Page images and extracted text:
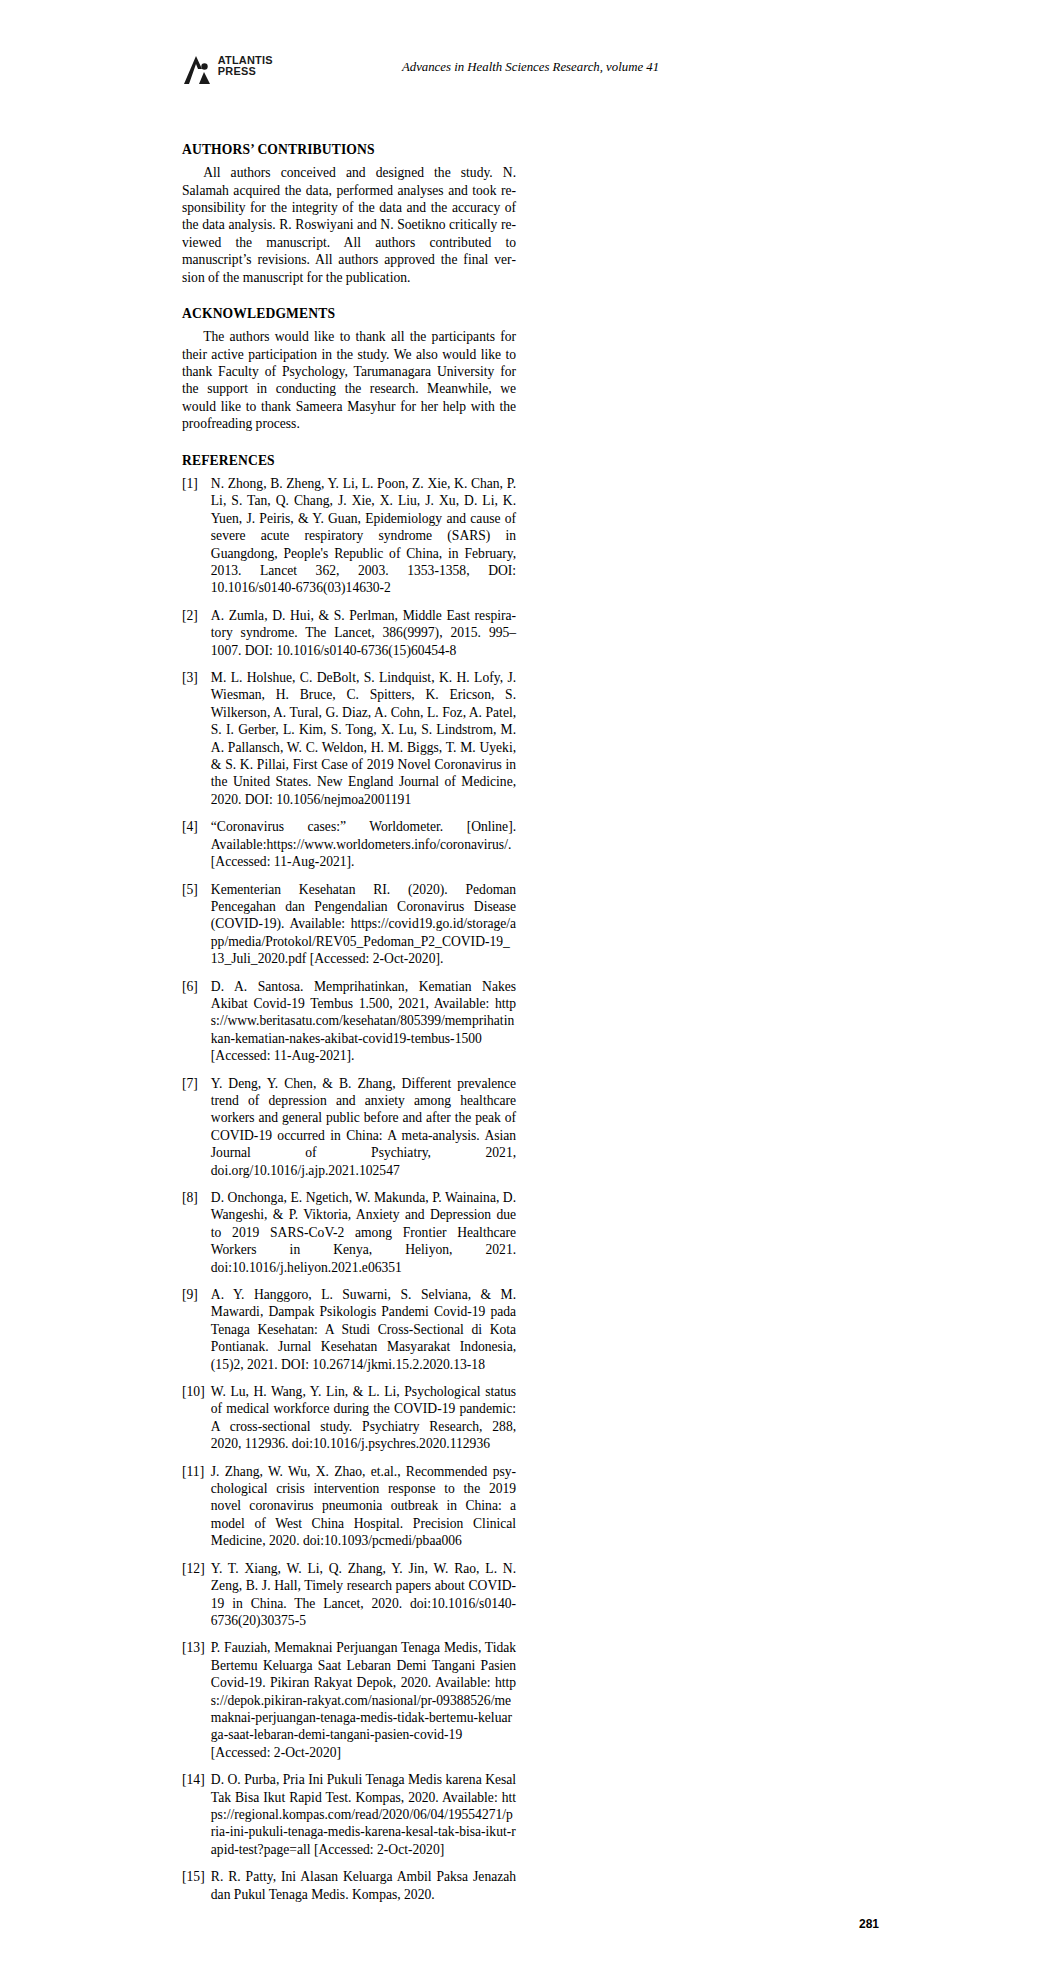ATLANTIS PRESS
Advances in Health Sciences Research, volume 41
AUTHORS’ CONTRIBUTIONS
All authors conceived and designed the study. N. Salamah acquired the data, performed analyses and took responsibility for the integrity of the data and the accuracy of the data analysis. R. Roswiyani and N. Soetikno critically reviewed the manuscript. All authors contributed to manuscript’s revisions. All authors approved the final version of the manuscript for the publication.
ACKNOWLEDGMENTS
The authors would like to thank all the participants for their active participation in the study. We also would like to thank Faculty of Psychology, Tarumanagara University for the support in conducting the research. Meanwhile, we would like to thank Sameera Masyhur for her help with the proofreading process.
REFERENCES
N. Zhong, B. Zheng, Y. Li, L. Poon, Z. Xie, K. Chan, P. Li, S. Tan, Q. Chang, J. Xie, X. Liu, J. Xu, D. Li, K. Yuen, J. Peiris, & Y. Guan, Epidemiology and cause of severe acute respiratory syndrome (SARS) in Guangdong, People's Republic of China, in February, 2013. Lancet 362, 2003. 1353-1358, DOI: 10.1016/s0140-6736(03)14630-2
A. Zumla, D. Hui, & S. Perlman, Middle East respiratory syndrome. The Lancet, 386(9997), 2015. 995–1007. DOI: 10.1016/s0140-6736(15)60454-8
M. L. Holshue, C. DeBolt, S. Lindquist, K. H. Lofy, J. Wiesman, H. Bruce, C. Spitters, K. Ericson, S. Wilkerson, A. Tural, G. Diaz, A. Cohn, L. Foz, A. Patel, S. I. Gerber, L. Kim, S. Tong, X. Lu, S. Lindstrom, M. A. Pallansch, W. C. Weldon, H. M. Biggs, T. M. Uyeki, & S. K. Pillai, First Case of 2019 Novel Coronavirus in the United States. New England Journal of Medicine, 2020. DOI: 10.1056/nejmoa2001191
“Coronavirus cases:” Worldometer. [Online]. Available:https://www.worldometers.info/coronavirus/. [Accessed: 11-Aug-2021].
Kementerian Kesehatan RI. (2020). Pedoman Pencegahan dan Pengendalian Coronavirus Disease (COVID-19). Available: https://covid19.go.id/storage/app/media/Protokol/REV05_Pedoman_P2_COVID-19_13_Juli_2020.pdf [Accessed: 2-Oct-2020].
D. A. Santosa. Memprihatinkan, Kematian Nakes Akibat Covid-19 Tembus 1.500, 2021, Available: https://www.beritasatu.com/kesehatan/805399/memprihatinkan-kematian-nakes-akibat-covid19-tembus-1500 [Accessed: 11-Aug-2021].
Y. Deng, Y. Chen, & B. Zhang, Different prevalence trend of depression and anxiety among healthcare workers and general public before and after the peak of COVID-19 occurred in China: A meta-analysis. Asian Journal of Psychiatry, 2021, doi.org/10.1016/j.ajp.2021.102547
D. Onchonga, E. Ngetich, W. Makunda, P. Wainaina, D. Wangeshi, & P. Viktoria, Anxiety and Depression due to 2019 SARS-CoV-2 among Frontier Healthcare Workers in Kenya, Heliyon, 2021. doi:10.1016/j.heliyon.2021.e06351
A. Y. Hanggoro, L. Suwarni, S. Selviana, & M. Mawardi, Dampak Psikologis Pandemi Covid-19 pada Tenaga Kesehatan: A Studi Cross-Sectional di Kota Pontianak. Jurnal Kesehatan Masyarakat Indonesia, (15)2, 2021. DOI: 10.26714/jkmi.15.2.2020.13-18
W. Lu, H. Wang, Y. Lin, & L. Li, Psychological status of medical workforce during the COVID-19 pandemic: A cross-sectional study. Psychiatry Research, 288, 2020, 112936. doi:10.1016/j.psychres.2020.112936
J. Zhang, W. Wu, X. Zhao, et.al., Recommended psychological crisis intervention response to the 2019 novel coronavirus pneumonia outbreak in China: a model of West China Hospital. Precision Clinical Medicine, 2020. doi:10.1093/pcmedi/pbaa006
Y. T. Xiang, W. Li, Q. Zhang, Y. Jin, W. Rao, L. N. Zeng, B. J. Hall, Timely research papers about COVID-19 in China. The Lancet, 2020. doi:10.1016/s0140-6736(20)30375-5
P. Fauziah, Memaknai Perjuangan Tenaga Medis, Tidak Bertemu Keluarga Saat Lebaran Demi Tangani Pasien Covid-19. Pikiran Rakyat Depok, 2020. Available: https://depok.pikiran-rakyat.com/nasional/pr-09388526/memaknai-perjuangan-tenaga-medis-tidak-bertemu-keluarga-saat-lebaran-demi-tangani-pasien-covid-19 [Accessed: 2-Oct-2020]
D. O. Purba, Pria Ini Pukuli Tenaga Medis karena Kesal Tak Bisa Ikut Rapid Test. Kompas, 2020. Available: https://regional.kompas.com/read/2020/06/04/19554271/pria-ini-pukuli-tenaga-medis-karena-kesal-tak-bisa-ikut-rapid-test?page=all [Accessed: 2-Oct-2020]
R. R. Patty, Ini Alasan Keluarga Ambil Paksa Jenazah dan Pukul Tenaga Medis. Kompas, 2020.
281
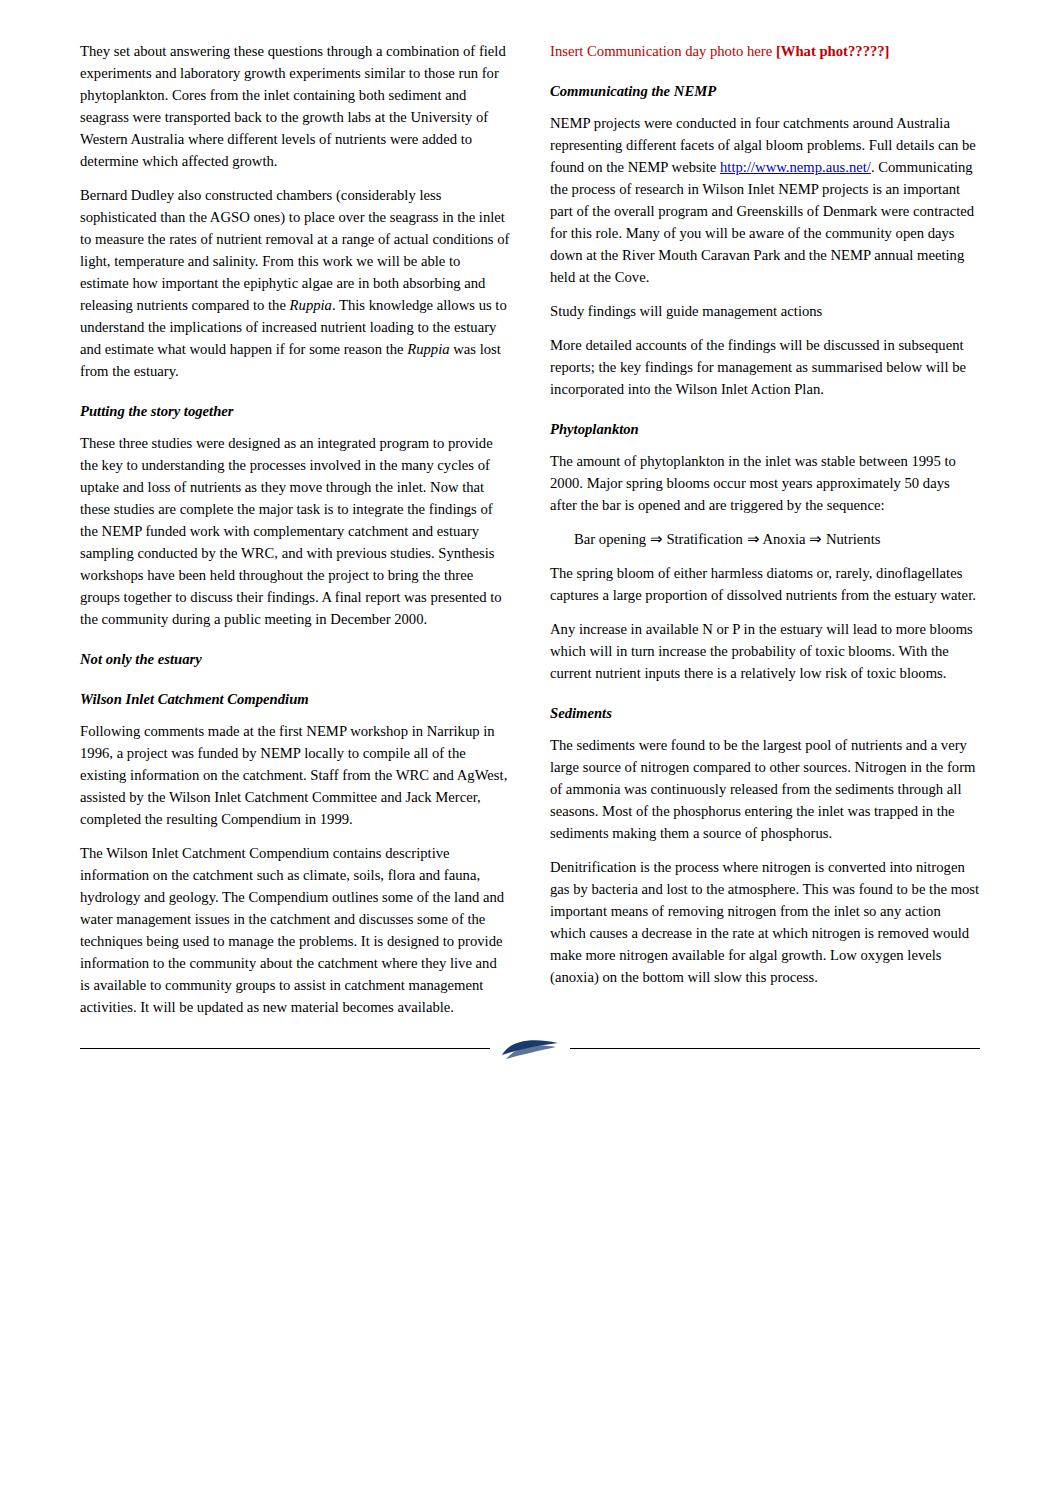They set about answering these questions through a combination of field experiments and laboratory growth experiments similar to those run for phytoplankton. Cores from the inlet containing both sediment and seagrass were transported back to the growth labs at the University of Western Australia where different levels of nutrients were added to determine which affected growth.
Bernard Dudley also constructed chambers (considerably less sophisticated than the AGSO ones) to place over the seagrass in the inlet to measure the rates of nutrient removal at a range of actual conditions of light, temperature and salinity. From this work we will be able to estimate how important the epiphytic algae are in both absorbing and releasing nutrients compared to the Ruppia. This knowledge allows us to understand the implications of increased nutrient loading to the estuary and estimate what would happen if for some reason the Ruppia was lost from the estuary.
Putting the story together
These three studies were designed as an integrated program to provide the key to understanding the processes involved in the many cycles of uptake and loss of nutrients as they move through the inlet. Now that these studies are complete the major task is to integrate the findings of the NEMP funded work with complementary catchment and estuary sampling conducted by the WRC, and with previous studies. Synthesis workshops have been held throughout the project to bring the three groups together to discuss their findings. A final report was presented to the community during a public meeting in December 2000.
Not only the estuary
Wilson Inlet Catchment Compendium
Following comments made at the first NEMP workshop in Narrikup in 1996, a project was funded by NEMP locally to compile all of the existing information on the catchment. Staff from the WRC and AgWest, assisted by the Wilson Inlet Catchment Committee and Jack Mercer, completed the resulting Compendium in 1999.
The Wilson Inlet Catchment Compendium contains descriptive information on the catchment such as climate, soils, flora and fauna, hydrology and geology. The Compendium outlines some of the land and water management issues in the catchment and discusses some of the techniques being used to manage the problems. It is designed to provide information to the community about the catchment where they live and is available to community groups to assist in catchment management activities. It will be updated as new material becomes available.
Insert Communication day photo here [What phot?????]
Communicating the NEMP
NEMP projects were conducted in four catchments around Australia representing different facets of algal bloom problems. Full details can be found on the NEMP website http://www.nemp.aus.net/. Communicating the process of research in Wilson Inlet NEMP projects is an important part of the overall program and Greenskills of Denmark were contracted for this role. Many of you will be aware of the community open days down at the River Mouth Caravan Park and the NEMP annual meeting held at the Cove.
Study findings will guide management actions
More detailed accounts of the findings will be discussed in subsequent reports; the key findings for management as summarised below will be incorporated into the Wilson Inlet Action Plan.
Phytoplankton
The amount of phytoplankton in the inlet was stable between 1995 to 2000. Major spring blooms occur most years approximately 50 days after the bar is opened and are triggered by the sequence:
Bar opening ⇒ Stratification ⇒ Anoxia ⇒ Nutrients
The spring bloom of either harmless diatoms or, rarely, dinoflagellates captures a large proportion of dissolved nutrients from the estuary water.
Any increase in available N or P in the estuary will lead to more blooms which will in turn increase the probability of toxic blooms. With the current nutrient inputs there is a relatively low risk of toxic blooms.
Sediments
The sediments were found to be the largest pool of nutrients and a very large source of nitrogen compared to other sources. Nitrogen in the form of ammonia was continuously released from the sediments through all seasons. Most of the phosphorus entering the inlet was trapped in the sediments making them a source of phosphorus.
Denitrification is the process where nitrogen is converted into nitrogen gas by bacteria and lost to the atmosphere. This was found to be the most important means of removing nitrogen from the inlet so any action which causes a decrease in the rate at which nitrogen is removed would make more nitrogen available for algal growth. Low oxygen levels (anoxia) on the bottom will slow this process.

:: What is being asked ::
Restate the data word for word from its first line through the line with "ACKNOWLEDGMENTS", leaving out any picture along the way.

:: Written answer ::
ATLANTIS PRESS
Advances in Health Sciences Research, volume 41
AUTHORS’ CONTRIBUTIONS
All authors conceived and designed the study. N. Salamah acquired the data, performed analyses and took responsibility for the integrity of the data and the accuracy of the data analysis. R. Roswiyani and N. Soetikno critically reviewed the manuscript. All authors contributed to manuscript’s revisions. All authors approved the final version of the manuscript for the publication.
ACKNOWLEDGMENTS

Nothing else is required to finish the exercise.